# New Here. I just bought this, need to know if I got a good vintage camera..



## markadc (Jan 3, 2013)

Hey

I just bought this in an auction. It was in a box of junk, and paid a great price for it. I know it is a rolleiflex, but I do not know how to determine what model and its value. Is it rare? All help is greatly appreciated.


----------



## Derrel (Jan 3, 2013)

Can't see much of it...it's gray...is it a "baby Rollei", perhaps??? One that shoots the discontinued 127 size film???

What does it say inside?


----------



## tirediron (Jan 3, 2013)

*Moving to the Collector's Corner - you should get better help there.*


----------



## compur (Jan 3, 2013)

Need better photos


----------



## Ysarex (Jan 3, 2013)

Derrel said:


> Can't see much of it...it's gray...is it a "baby Rollei", perhaps??? One that shoots the discontinued 127 size film???
> 
> What does it say inside?



Absolutely a baby Rollei. The lens is a 65mm Xenar. This is the common variant of the camera -- the grey one. In good cosmetic condition and working it's worth about $200.00.

Buy some efke 127 film and it takes great photos.

Joe


----------



## orlovphoto (Jan 4, 2013)

* **Tasks and exercises**
1 - From the Rolleiflex thread, reproduce everything from "I just bought this in" down to "Derrel (Jan 3, 2013)".
2 - Answer these questions using the Rolleiflex thread:
(a) What film size does Derrel say a "baby Rollei" shoots?
(b) Which lens does Ysarex say the camera has?
(c) Where was the camera found when it was bought?
3 - Write the next part of the Rolleiflex thread, starting from its final line.

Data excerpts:
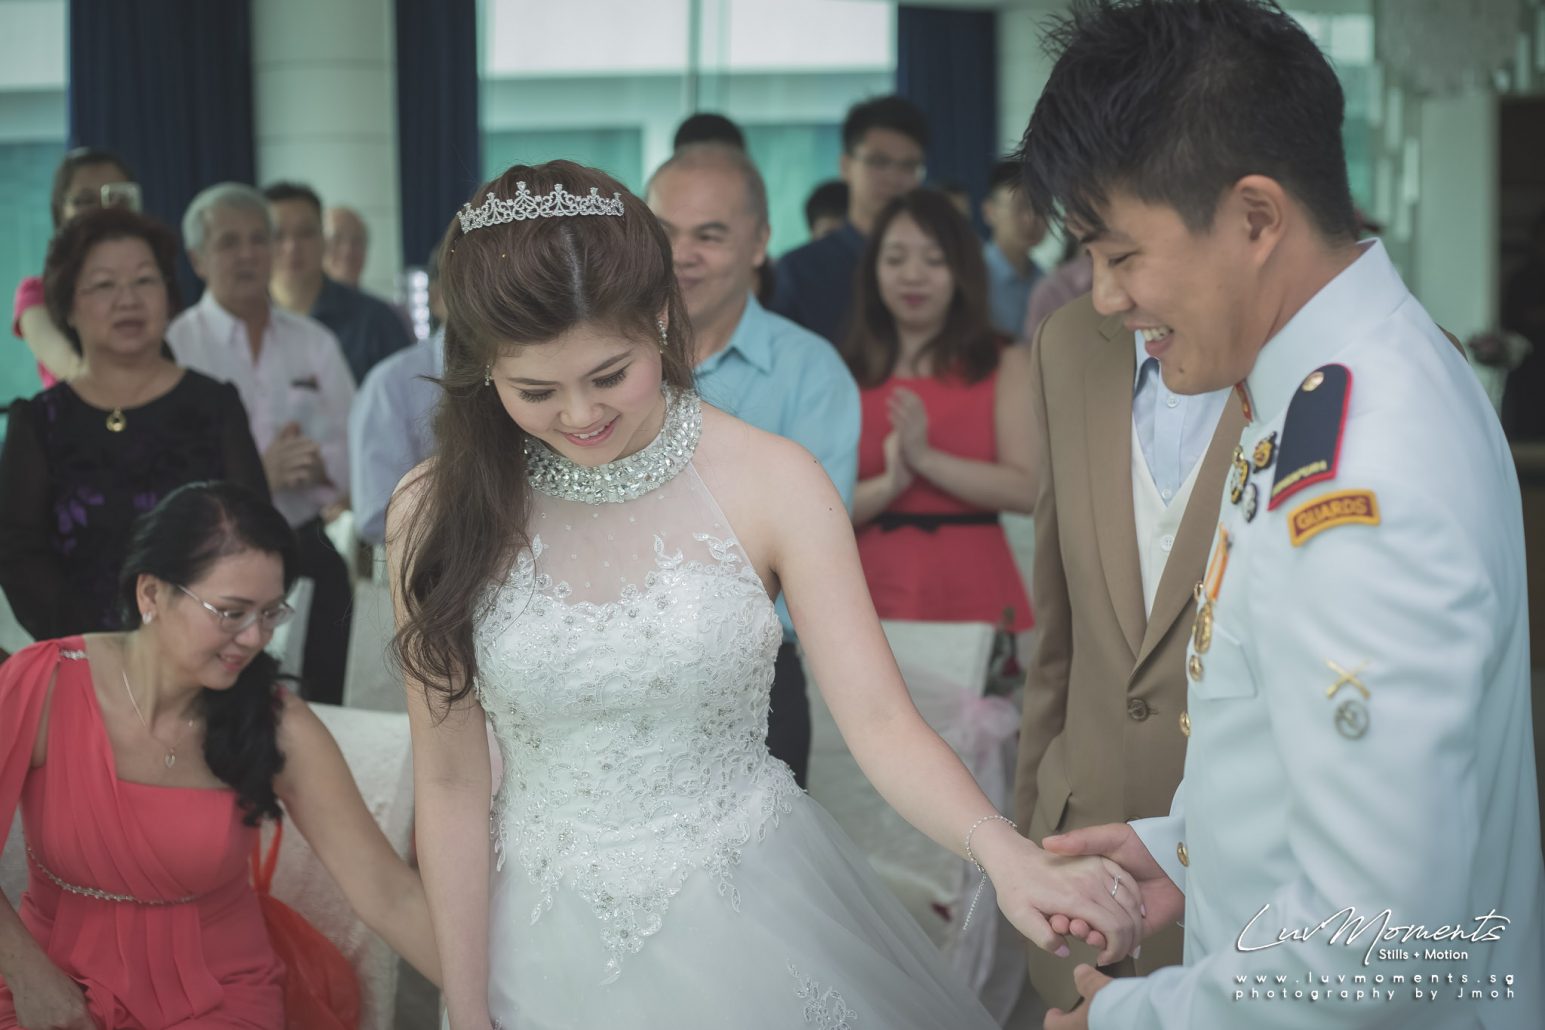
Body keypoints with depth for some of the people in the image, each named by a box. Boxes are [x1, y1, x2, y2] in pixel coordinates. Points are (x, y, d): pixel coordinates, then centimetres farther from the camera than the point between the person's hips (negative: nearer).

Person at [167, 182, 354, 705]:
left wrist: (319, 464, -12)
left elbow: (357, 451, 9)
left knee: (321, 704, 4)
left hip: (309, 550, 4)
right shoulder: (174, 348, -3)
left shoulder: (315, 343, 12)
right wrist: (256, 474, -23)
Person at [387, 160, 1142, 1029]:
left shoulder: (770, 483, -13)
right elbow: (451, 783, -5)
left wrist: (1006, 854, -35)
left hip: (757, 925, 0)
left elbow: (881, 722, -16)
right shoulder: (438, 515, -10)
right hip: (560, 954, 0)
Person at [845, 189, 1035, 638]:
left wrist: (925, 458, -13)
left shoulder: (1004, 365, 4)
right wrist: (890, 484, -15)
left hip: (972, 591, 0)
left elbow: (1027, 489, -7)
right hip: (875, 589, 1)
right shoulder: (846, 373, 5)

* * *

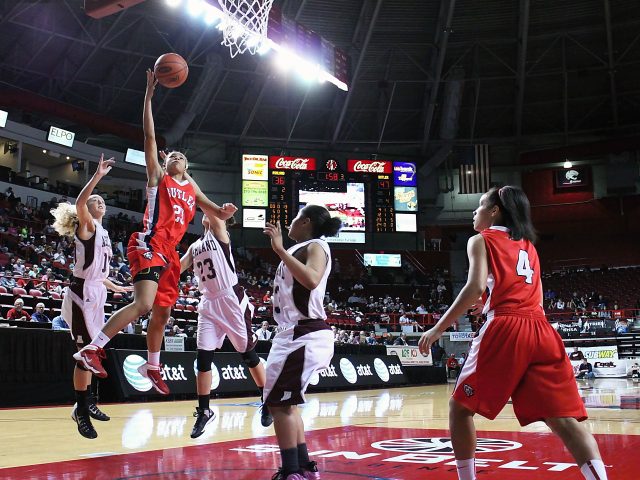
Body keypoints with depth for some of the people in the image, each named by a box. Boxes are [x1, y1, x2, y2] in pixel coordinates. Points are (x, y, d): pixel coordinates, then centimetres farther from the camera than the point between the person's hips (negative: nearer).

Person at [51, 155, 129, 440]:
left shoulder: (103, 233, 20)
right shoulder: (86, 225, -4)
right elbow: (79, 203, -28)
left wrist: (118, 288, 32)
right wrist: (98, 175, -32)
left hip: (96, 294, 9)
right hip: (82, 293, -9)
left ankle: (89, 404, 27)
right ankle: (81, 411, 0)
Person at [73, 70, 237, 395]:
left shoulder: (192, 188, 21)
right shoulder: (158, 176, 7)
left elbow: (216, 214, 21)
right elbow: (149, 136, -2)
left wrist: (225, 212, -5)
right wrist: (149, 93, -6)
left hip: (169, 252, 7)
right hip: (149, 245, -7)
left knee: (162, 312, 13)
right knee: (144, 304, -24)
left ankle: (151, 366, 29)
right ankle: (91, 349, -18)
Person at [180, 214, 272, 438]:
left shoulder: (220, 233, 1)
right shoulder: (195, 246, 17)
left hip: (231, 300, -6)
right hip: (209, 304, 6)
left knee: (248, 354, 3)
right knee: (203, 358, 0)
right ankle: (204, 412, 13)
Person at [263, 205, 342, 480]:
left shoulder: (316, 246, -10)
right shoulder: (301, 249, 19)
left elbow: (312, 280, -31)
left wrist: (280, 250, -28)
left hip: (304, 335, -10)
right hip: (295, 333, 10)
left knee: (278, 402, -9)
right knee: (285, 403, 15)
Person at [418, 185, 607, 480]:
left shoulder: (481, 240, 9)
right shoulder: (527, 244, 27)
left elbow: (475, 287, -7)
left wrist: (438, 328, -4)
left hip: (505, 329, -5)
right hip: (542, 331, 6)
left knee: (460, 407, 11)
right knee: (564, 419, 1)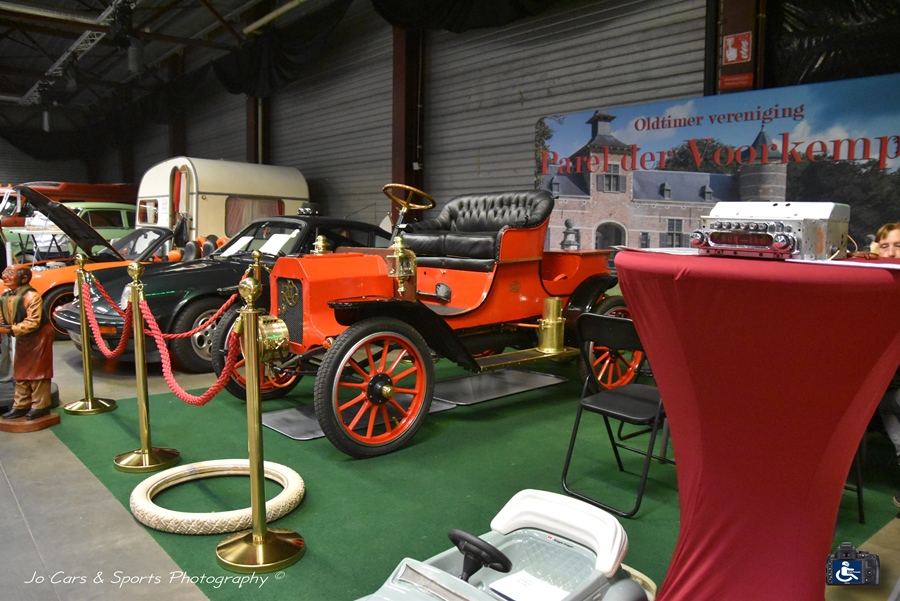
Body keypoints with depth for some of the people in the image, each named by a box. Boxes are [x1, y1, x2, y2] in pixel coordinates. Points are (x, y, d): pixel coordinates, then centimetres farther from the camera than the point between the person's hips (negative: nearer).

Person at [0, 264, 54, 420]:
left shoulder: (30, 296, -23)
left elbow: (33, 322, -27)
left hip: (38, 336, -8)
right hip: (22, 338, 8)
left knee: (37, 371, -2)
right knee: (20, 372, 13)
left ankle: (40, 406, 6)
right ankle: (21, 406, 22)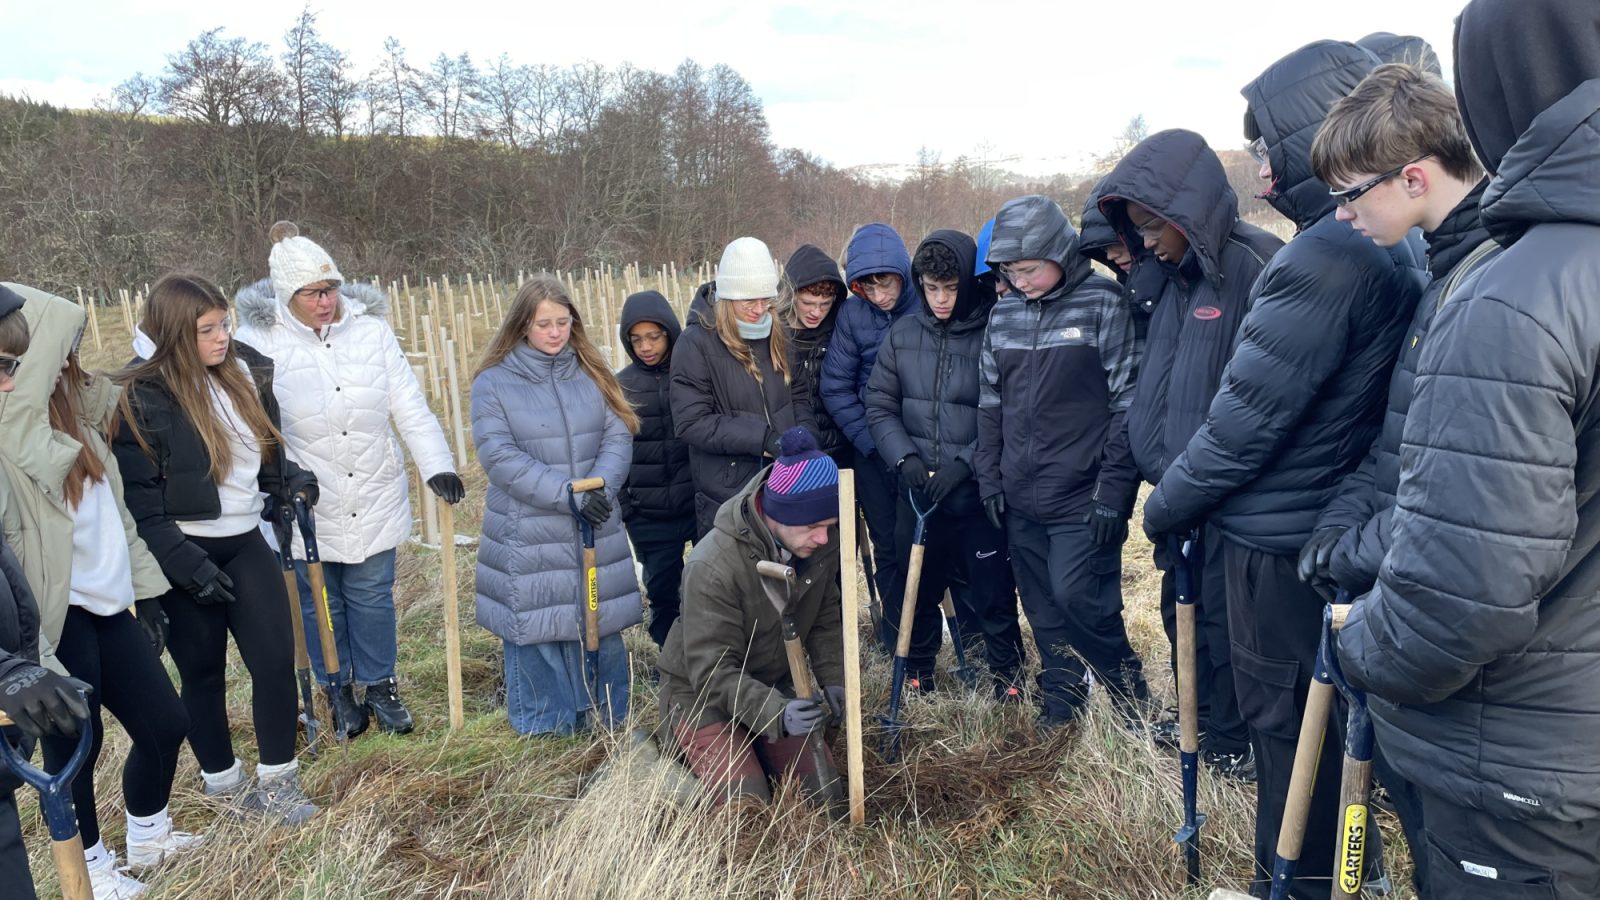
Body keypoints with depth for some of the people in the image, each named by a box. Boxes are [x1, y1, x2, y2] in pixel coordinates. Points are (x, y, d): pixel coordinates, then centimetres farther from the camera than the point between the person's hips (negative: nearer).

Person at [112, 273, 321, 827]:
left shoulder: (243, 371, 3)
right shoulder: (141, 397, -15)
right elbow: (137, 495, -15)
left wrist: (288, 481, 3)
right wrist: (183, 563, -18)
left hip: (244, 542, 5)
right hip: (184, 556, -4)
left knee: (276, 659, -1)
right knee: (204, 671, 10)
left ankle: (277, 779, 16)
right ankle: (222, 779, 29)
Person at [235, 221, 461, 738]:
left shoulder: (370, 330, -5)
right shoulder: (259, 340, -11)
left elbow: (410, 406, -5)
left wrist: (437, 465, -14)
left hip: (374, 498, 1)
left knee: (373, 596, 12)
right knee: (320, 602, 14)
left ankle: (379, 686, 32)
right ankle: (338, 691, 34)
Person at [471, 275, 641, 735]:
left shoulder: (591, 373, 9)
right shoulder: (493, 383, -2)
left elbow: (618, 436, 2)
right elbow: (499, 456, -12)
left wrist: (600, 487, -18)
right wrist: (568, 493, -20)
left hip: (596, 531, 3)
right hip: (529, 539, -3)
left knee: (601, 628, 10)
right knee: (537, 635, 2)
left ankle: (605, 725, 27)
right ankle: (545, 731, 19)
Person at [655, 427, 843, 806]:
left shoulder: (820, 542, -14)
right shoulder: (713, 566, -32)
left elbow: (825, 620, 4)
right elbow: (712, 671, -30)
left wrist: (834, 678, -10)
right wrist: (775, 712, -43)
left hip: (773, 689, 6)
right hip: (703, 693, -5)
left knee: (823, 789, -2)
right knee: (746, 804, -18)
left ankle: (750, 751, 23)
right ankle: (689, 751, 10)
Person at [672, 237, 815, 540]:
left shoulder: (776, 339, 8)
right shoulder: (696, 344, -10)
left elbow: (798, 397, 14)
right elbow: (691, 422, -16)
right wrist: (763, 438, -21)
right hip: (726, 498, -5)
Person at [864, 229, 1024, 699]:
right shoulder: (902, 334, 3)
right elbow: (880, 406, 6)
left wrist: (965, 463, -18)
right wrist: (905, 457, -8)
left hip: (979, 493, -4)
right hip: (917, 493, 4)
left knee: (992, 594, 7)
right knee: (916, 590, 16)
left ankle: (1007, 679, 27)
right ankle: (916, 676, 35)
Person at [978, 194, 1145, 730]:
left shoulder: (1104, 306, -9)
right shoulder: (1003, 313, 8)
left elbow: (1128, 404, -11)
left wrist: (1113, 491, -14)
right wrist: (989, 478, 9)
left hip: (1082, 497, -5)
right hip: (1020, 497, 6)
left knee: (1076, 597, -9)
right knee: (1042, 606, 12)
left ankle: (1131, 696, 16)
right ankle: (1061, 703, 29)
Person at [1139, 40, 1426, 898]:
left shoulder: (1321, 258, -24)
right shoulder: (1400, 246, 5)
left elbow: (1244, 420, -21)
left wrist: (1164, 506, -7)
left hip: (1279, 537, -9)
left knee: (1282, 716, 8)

--

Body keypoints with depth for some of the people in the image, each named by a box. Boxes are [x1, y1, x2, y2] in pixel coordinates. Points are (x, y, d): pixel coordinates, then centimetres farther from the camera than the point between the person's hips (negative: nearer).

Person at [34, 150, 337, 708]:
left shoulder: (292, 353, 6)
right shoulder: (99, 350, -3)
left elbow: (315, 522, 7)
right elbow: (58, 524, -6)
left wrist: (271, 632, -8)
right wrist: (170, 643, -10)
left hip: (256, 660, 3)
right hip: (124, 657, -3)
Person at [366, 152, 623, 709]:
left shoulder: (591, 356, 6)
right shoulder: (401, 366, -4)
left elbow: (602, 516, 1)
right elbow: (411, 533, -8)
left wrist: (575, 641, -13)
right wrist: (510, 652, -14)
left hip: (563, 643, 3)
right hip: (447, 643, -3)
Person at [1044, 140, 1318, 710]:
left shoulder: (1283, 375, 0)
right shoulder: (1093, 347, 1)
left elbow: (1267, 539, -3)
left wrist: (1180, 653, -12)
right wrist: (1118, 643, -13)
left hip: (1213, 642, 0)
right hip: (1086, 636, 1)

* **Results for each task**
1 -
I just bought this in an auction. It was in a box of junk, and paid a great price for it. I know it is a rolleiflex, but I do not know how to determine what model and its value. Is it rare? All help is greatly appreciated.


----------



## Derrel (Jan 3, 2013)

2 -
(a) The discontinued 127 size film.
(b) A 65mm Xenar.
(c) In a box of junk at an auction.

3 -
If you end up using it and happen to be on F-book I cordially invite you to join Rolleiflex users group.  We need more Baby Rollei shooters there


----------



## Horngreen (Jan 10, 2013)

This might tell you
Chart of Rolleiflex TLR Cameras and S/N


----------



## bsinmich (Jan 10, 2013)

Two sources of 127 film would be BH Photo in New York and Freestyle in California.  It does run around $13.00 per roll.


----------



## Horngreen (Jan 14, 2013)

The Classic Camera/Cut film for Piccolette

There are many ways to slit 120 down to 127 yourself. I've done it with a razor blade locked into an old 120 camera and it works. There will be issues with the numbering on the paper backing though. Mine was like this one... film slitter | Flickr - Photo Sharing!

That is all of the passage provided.